I'm new to using these VPC modules, and registered variables. I'm wondering if I'm missing something here? I'm very curious as to how Ansible determines the difference between a change and an addition in this context, as I've also tried to alter a tag Key only to have a duplicate resource created, and am finding myself having to manually destroy the instances, and VPC etc in the console quite often to be able to run through the playbook again. Perhaps there's a way for an inventory to be built during the VPC bootstrap?

halberom commented 9 years ago

Hi, yes this is a known issue, which I've not had time to workaround/resolve.

The route table module forces a destination (e.g. 0.0.0.0/0 via igw). But the nat monitor script run on the instances change it, so a re-run will fail on that step, and won't return the id's. There's now a route table get facts module (merged in https://github.com/ansible/ansible-modules-extras/pull/778), which should allow handling that a bit cleaner - although I'm not sure it's returning the subnet information, so there would need to be a bit of associative magic.

I asked for the module to be modified to not force a destination, but I'm not sure that's been applied.

djcross commented 9 years ago

Thanks for the reply. I've just tried messing with the 'ec2_vpc_route_table_facts' but am getting constant issues trying to iterate through the filters.

I guess essentially what is needed is the lookup with an ignore_errors, and then runs through the private route table creation if ec2_vpc_route_table_private_out is not already set from the lookup. now, to get that lookup working.

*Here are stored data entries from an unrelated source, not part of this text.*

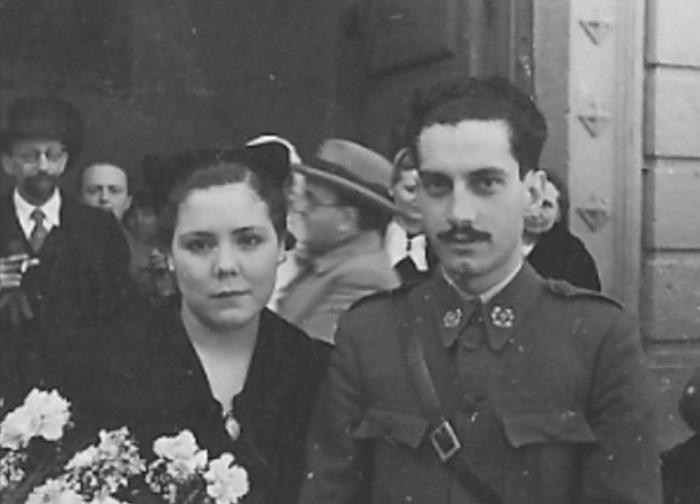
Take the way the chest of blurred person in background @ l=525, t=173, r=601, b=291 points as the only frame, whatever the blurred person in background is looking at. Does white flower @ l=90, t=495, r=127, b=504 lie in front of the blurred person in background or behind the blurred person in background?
in front

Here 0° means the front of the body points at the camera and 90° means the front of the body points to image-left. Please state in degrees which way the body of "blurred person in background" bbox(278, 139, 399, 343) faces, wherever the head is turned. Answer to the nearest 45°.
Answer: approximately 90°

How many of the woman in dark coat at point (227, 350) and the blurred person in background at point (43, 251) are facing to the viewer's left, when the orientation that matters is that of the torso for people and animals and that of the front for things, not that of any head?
0

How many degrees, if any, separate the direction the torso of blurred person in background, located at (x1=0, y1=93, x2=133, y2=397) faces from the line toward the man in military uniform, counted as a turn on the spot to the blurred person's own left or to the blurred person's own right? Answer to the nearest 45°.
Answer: approximately 45° to the blurred person's own left

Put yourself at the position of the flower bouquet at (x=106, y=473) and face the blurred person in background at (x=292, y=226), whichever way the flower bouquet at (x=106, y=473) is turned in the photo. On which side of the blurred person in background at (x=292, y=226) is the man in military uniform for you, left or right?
right

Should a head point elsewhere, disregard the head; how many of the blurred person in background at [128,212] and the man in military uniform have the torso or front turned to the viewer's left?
0

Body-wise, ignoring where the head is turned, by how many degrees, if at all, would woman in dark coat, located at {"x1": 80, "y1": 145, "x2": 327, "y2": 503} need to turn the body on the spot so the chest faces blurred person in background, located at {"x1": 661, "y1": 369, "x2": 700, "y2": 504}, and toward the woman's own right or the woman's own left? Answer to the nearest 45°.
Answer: approximately 90° to the woman's own left

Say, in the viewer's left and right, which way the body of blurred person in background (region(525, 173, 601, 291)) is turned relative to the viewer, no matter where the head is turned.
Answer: facing the viewer and to the left of the viewer
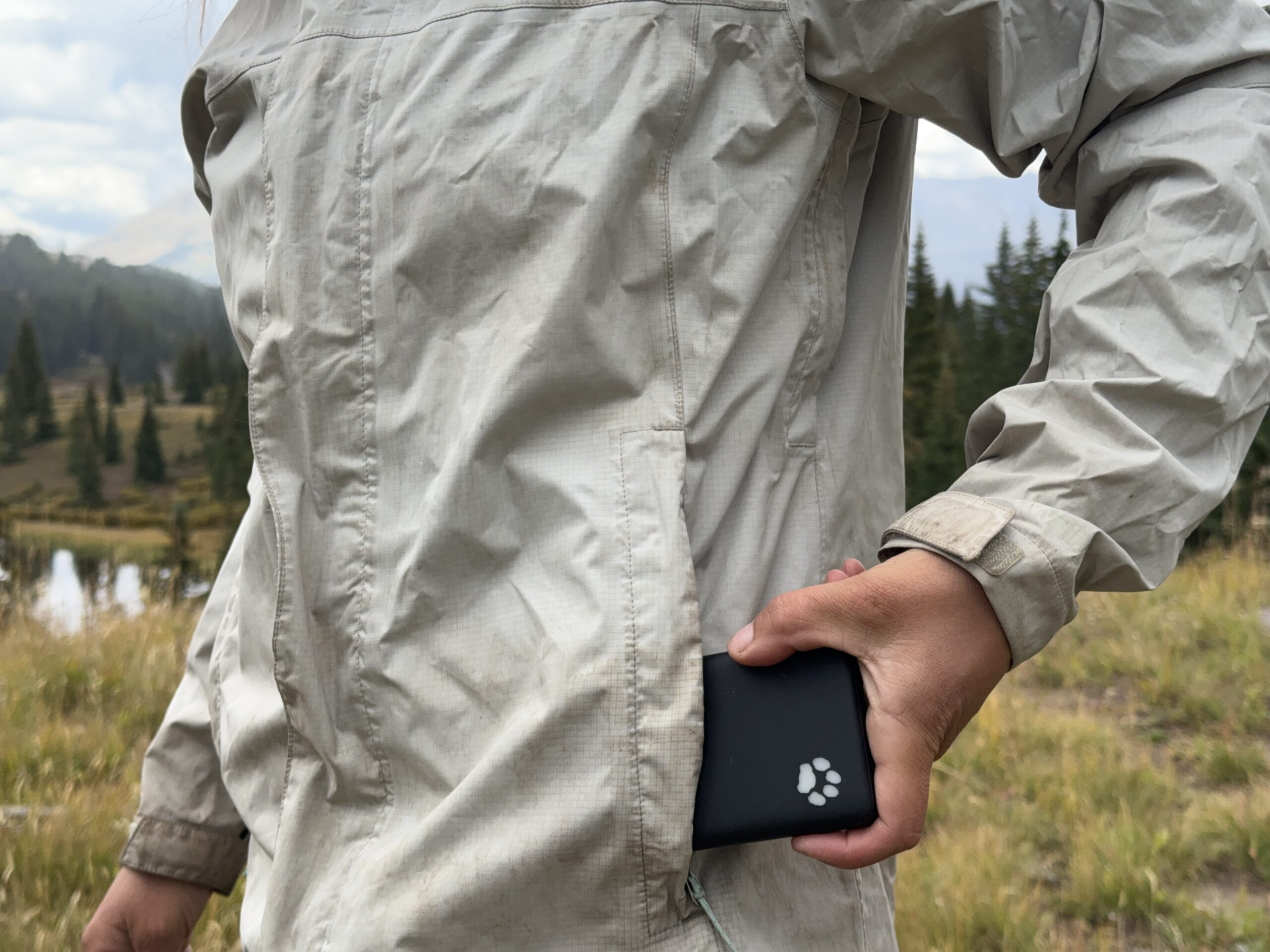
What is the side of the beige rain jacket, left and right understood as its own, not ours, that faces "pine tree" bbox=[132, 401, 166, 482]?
right

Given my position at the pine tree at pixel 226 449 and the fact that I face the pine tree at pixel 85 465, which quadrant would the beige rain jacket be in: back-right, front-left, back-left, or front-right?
back-left

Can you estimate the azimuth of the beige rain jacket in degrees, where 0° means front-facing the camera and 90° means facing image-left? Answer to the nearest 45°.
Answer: approximately 45°

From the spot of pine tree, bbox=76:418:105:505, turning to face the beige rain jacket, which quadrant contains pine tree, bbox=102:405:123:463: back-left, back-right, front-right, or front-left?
back-left

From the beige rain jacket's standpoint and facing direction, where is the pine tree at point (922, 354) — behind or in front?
behind

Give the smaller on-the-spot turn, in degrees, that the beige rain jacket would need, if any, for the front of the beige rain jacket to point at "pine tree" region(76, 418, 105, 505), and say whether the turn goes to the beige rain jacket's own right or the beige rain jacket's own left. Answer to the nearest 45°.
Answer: approximately 90° to the beige rain jacket's own right

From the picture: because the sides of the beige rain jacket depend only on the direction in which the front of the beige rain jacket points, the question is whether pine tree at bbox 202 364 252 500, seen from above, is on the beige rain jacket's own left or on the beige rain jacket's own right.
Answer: on the beige rain jacket's own right
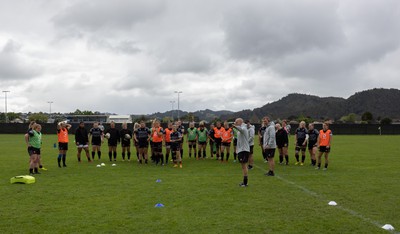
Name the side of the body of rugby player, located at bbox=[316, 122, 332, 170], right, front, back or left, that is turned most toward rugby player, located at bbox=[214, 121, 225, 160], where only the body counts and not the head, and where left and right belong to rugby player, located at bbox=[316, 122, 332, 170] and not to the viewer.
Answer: right

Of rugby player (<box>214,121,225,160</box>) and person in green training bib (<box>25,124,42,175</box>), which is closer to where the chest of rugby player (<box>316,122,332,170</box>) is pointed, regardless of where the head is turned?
the person in green training bib

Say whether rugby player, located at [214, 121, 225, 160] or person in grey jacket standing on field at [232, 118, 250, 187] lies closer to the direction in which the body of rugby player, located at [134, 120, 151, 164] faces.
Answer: the person in grey jacket standing on field

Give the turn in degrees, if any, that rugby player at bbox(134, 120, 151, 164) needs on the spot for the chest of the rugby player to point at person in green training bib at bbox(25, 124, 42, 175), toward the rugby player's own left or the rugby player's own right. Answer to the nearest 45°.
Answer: approximately 45° to the rugby player's own right

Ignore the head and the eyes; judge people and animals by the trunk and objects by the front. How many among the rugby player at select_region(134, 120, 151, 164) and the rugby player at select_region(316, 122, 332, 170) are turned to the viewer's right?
0

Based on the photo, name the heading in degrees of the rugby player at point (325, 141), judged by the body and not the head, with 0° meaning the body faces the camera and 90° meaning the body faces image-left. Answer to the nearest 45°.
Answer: approximately 45°

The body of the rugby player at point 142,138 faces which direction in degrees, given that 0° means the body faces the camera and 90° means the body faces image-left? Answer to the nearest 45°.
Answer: approximately 0°

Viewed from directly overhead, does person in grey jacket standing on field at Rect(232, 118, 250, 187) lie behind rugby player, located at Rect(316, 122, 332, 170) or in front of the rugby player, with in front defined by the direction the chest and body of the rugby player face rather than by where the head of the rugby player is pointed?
in front

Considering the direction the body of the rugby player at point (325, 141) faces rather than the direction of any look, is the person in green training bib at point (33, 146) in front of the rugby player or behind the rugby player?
in front
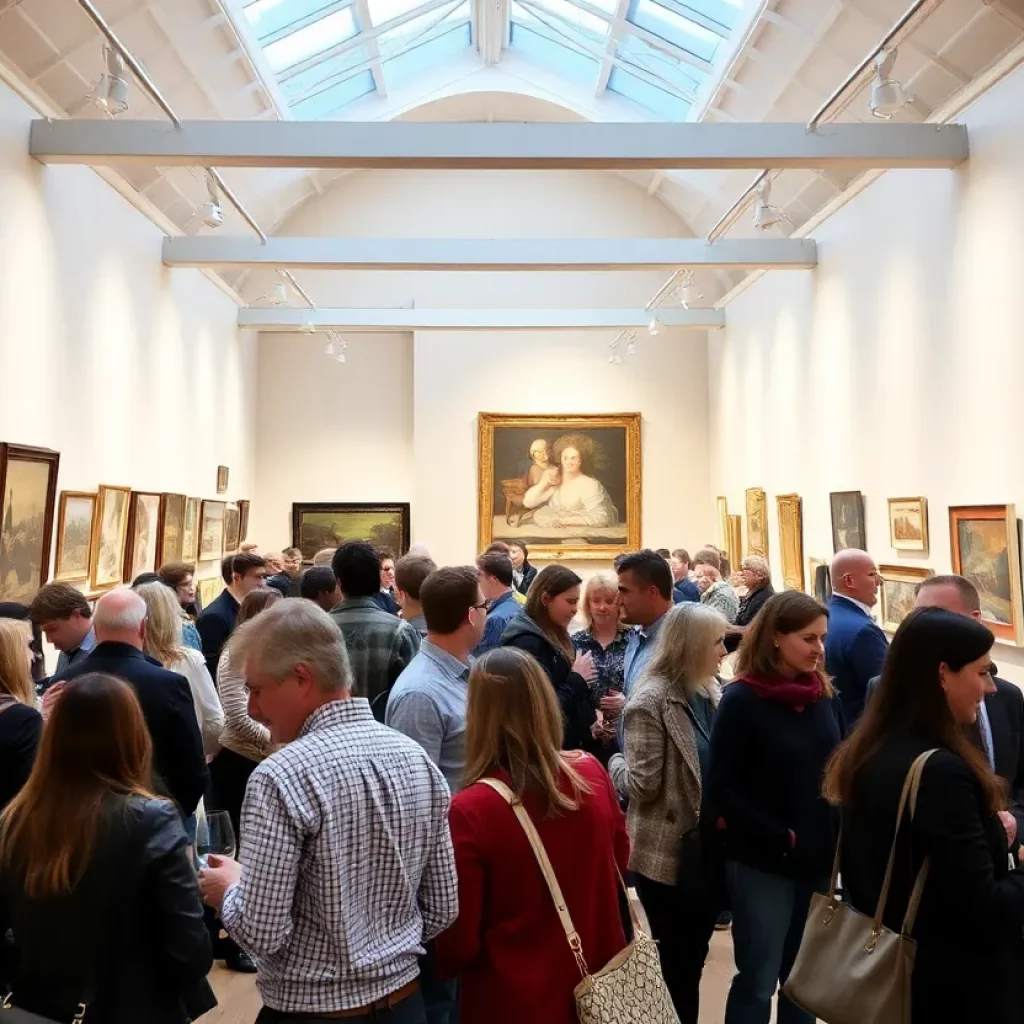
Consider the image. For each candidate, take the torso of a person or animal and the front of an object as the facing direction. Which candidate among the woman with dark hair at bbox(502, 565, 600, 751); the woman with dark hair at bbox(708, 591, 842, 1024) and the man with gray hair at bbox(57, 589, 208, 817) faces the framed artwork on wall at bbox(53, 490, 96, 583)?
the man with gray hair

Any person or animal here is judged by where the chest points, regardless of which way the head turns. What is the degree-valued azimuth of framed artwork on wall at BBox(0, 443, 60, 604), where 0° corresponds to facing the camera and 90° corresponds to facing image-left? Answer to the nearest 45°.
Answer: approximately 315°

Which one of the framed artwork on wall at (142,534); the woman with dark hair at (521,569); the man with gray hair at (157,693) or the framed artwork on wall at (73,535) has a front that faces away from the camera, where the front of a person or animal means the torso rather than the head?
the man with gray hair

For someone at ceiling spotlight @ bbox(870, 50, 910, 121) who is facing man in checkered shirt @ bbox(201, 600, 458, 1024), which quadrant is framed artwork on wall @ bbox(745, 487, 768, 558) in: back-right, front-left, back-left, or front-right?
back-right

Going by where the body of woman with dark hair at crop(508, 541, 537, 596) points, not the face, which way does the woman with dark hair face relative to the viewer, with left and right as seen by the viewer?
facing the viewer and to the left of the viewer

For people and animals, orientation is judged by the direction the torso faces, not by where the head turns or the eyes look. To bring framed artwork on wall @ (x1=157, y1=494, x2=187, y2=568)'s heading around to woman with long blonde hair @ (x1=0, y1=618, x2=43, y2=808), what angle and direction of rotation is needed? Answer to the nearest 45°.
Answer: approximately 45° to its right

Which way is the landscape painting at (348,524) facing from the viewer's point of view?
toward the camera

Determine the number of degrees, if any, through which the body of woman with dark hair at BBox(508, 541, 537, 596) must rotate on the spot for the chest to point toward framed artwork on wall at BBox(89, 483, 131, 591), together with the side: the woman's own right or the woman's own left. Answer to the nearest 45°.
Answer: approximately 45° to the woman's own right

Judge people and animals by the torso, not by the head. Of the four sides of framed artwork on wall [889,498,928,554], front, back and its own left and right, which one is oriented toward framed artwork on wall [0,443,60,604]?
front

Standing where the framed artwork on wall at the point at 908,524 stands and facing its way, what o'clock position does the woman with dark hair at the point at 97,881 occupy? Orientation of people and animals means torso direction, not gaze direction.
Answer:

Are you running this in any prod environments? Also, any other gotchas or known issues? It certainly is a lot nicer to work with than cloudformation templates, but it seems the ansible aws modules have a little while to go before this could support a production environment.

halberom commented 9 years ago

I have used it to setup several production environments, but as it's a bootstrap, I'm not re-running it. Subsequent actions are being performed elsewhere.

There are some additional things that could be added to clean it up, such as using block/rescue, and a bit more verification of variables.

But the main issue is the route table forcing a gateway on the destination. Taking another quick look, it seems the route table module doesn't actually force routes to be passed (says they're required in the doc section, but there's conditionals and the param isn't marked required). In which case the solution would be to not set any private routes and extend the nat monitor script to check and create the route itself - which should be pretty easy (and is on my todo list anyway).

ste-bah commented 8 years ago

Hi I was just wondering if you have managed to do any updates on this ?

halberom commented 8 years ago

Hello @ste-bah, I'm no longer with HighOps and have been busy on other things. I would suggest investigating Terraform for your more complex AWS infrastructure setup, as managing it through Ansible requires a lot more investment especially if you want the ability to tear-down your environments.